February gold declined by $2.00 on volume of 160,443 contracts. Open interest declined by 5,898 contracts, which in relation to volume is approximately 40% above average. This is the 8th consecutive day that open interest has declined, which brings the total to 64,787 contracts, while February gold has declined by $55.40. Gold made a new low for the move at 1686, which is approximately $14.00 above the low made on November 5 of 1672.50. Although the dollar is trading sharply higher, gold is trading $6.60 higher. The risk to gold is that the equities market rolls over and takes the precious with it. Stand aside.
March silver gained 14.9 cents on light volume of 42,595 contracts. Open interest declined by 815 contracts, which in relation to volume is approximately 10% less than average. During the past 4 days, open interest has declined by 6,703 contracts, while March silver declined by $1.474. This is bullish open interest action relative to price. Silver made a new low for the move at $32.585, which was the lowest since November 19 when silver reached 32.42. Like gold, the danger to silver is a slide in equity prices. Stand aside.
The December euro lost 21 points on volume of 260,090 contracts. Open interest increased by 1,106 contracts, which in relation to volume is approximately 75% less than average. As this report is being compiled on December 6, the December euro is trading 1.23 lower, and has made a low of 1.2951. As we said after the euro generated the short term buy signal, which confirmed the intermediate term buy signal, the euro would pull back to the 1.2950 area. We don’t know whether this is a one day event, or if there is going to be some additional selling. The euro should find support at the following prices: 1.2934, 1.2905 and 1.2888. The key to today’s action will be whether or not open interest increases.
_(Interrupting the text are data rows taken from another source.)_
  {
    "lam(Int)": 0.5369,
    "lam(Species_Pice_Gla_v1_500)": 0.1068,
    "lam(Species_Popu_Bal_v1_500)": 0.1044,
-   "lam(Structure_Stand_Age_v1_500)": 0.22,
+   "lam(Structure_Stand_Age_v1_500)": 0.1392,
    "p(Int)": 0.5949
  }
We think it is fine to wait until tomorrow to enter bullish positions and before we begin writing the daily report, we will send out a special bulletin to inform clients of the volume and open interest action for December 6.
S&P 500 E mini:
The S&P 500 E mini gained 2.75 points on heavier than normal volume of 2,076,388 contracts. Volume was the highest since November 28 when 2,146,545 contracts were traded and the S&P E mini advanced 9.50 points ,while open interest declined by 6,865 contracts. On December 5, open interest increased by a minuscule 7,186 contracts, which is dramatically below average.
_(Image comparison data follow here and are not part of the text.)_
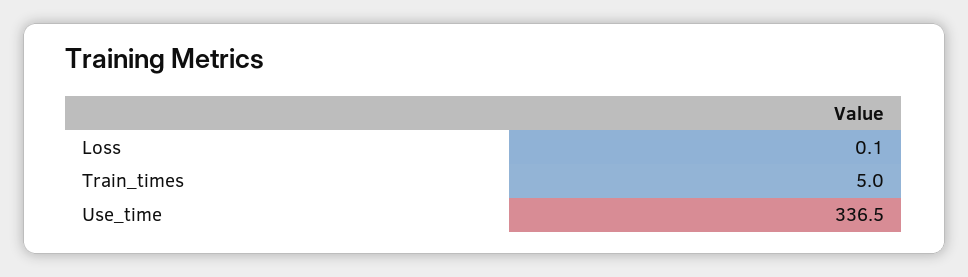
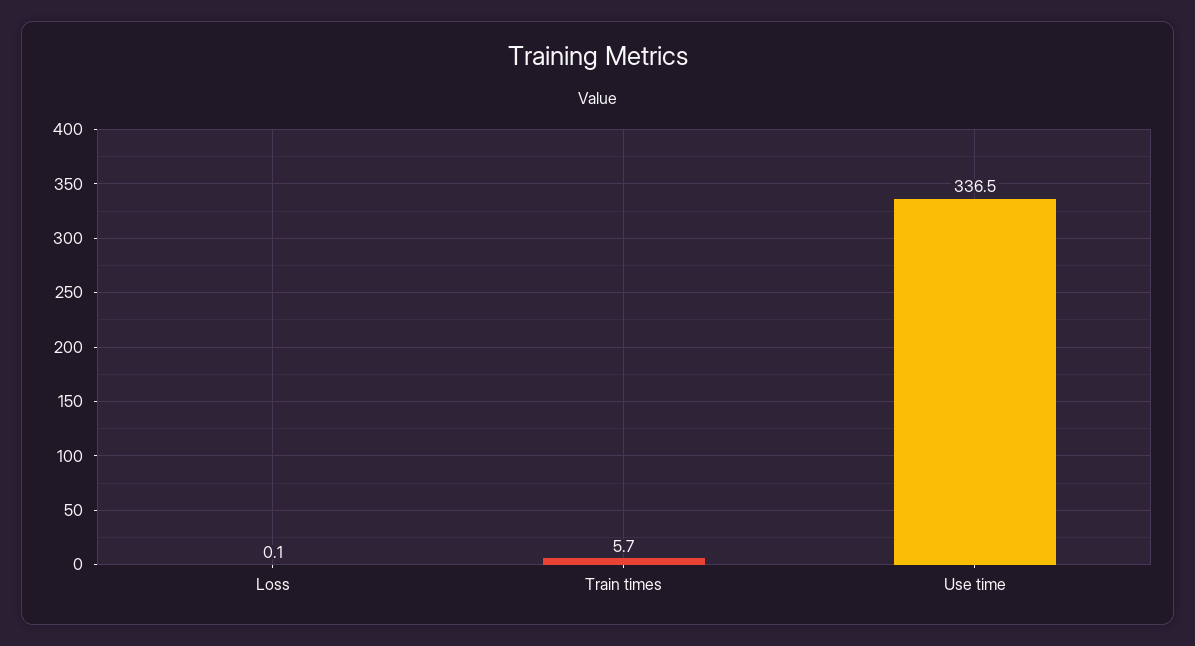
  {
    "Loss": 0.1,
-   "Train_times": 5,
+   "Train_times": 5.7,
    "Use_time": 336.5
  }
Zerohedge has written an excellent piece on margin debt rising to an 18 month high in today’s edition.
“Today we get the October data and find that things have gone from bad to worse, because Margin Debt rose once more, this time to 318 billion, the highest in a year and a half, but more troubling is that Net Free Credit (i.e. Real disposable cash to meet margin calls) sank even deeper into the red, at a whopping 44 billion, the lowest since the summer of 2011.”
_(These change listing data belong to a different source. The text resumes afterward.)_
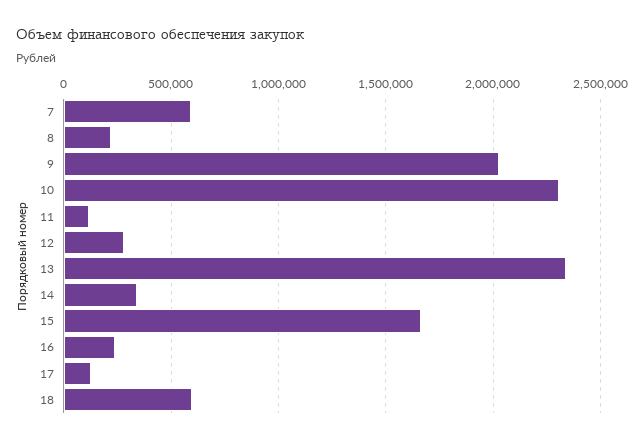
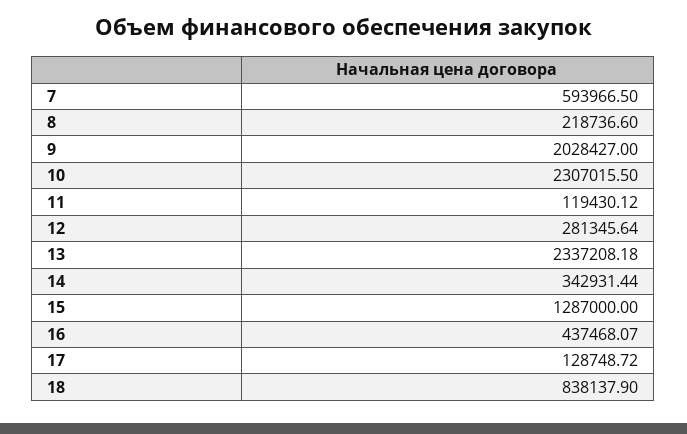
  {
    "7": 593966.5,
    "8": 218736.6,
    "9": 2028427,
    "10": 2307015.5,
    "11": 119430.12,
    "12": 281345.64,
    "13": 2337208.18,
    "14": 342931.44,
-   "15": 1650000,
+   "15": 1287000,
-   "16": 250000,
+   "16": 437468.07,
    "17": 128748.72,
-   "18": 600000
+   "18": 838137.9
  }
“This simply means that like last month, if and when margin calls start coming in, speculators will have no choice but to commence liquidating levered positions as there is simply not enough cash to fund capital losses. Which probably explains the resilience of the S&P: 1 or 2 percent down days and Congress will get a far greater impetus to get the fiscal cliff deal done. Which, paradoxically, is precisely what needs to happen.”
On December 7, the employment report will be issued by the Department of Labor, and this will have a major effect on trading on Friday. Unless there is a tremendous upside surprise, we expect the market to continue trading in a range bound fashion until there is a break one way or the other on the fiscal cliff issue. Maintain long puts.